And that same border with Syria offers a gateway for ISIS attacks inside Turkey. In July, after the Islamic State claimed credit for a suicide bombing in the Turkish town of Suruc that killed more than 30 people, Erdogan agreed to open Turkish bases to U.S. planes and drones, and pledged to join the U.S. campaign to bomb ISIS targets in Syria. In doing so, Erdogan has ensured that ISIS sees Turkey as an enemy, and the group will inevitably, and unfortunately, attack Turkey again. The only question is when, and how severely.
Turkey is theoretically powerful enough, with U.S. backing, to withstand the threats from both ISIS and the PKK. But it’s not clear the government has the domestic support it needs to do so. This is the crux of my worries: At another time, most Turks would, however grudgingly, have stood behind the government—even at the cost of life and liberty—for the sake of their own security. That no longer seems to be the case in today’s political climate.
Turkish concerns over the PKK and ISIS appear to have been trumped by polarization between pro- and anti-AKP camps. At the height of the PKK insurgency in the 1990s, I attended funerals in Turkey where family members of security officers killed in the fighting would praise the Turkish government’s efforts against the insurgents in eulogies for their loved ones. Over 70 members of the Turkish police and military have been killed by the PKK since July, and in many cases their funerals have turned into anti-AKP and anti-Erdogan rallies. In the wake of the Suruc attack, protesters blamed the government for failing to stop it.
The source of Turkey’s dangerous polarization is Erdogan himself. Erdogan has won successive elections since 2002, and built a cult of personality, as a kind of authoritarian underdog, portraying himself as a victim who is forced to crack down harshly on those whose “conspiracies” undermine his authority. On this basis, he has successfully targeted and politically brutalized the secular Turkish military, businesses, liberals, the media, Jews, left-wing voters, Alevis, and now the Kurds.
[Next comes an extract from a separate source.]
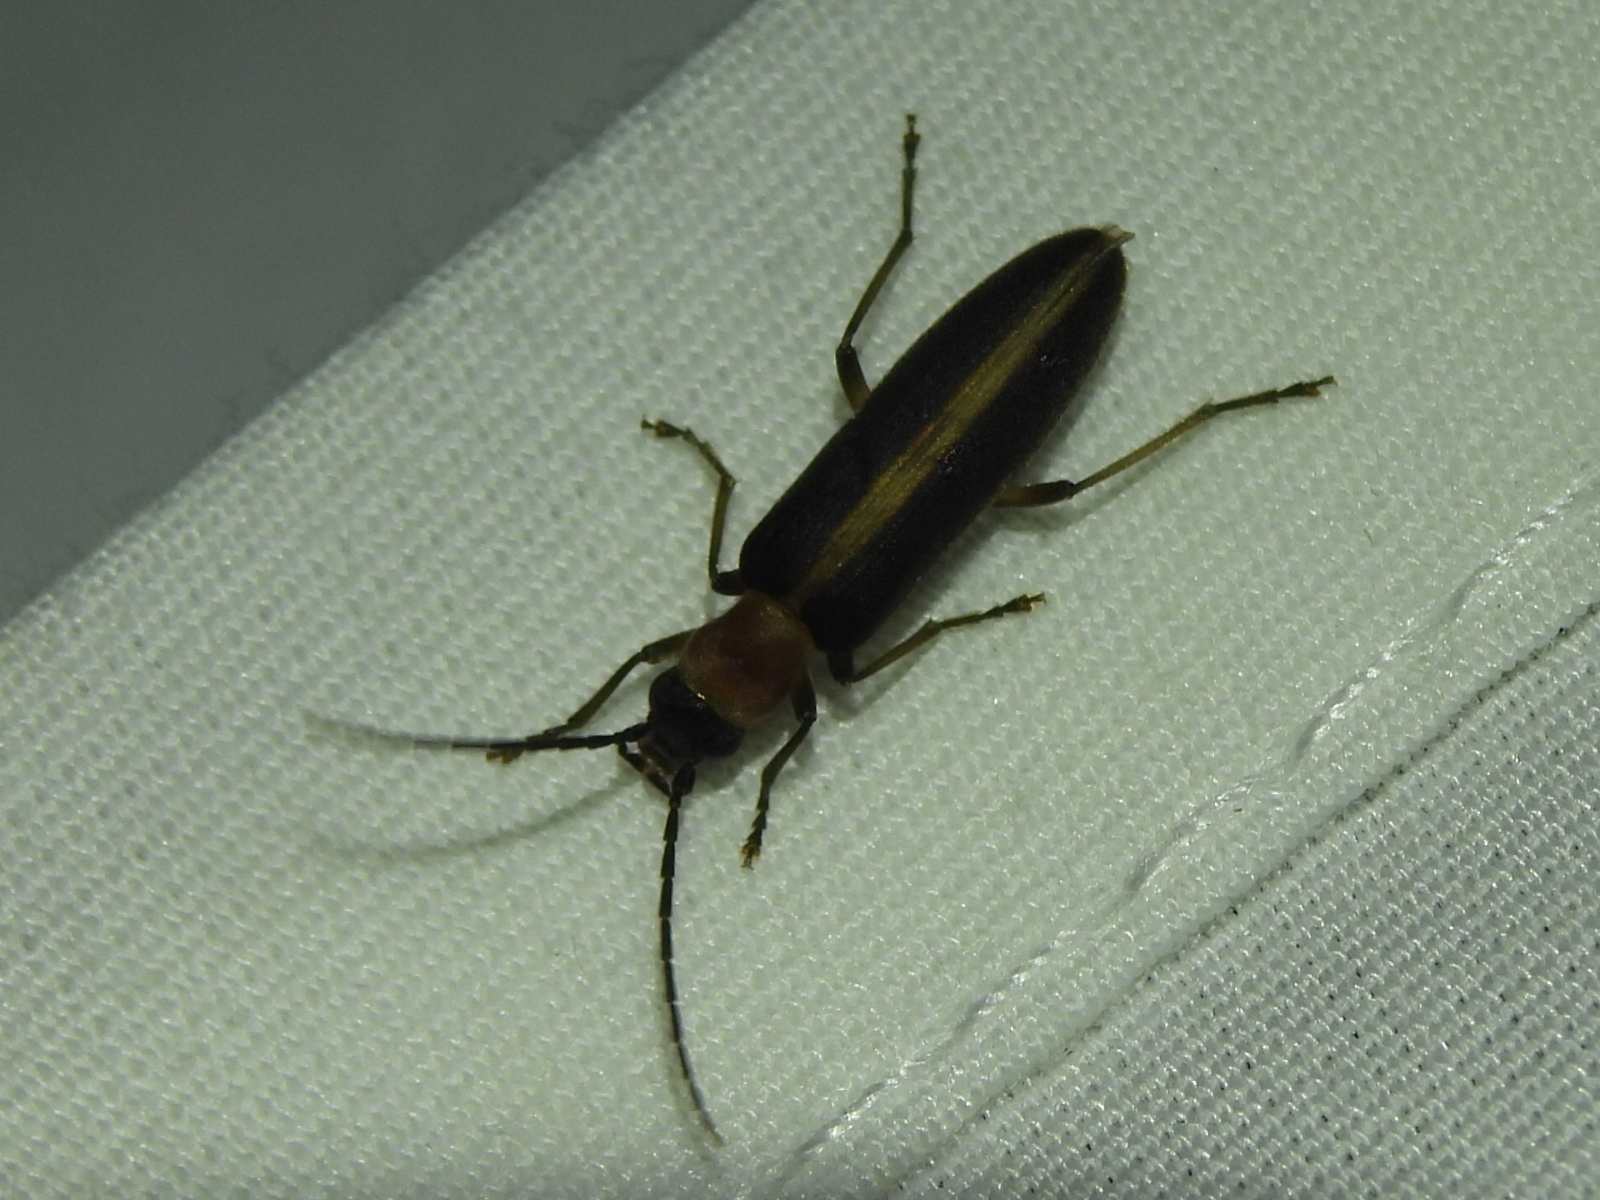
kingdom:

Combined with the story of Turkey’s economic success, this narrative has contributed to Erdogan’s enduring, if shrinking, popularity. And though he stepped down as prime minister and AKP leader in August 2014 due to his party’s term limits, he has continued to run Turkey as president from behind the scenes. As a result, the country is on the verge of a constitutional crisis: It is a parliamentary democracy per its charter, with the prime minister as head of government responsible for running the country, but it looks more and more like a de facto presidential system, with Erdogan at the helm. The AKP won about 40 percent of the vote in the last election, and Erdogan himself retains significant support from Turks who identify with his humble roots and social conservatism. Conversely, the nearly 60 percent of the electorate that voted for anti-AKP parties in the June 7 elections, including a demonized and alienated opposition, will not support his efforts to change the constitution and give himself more power.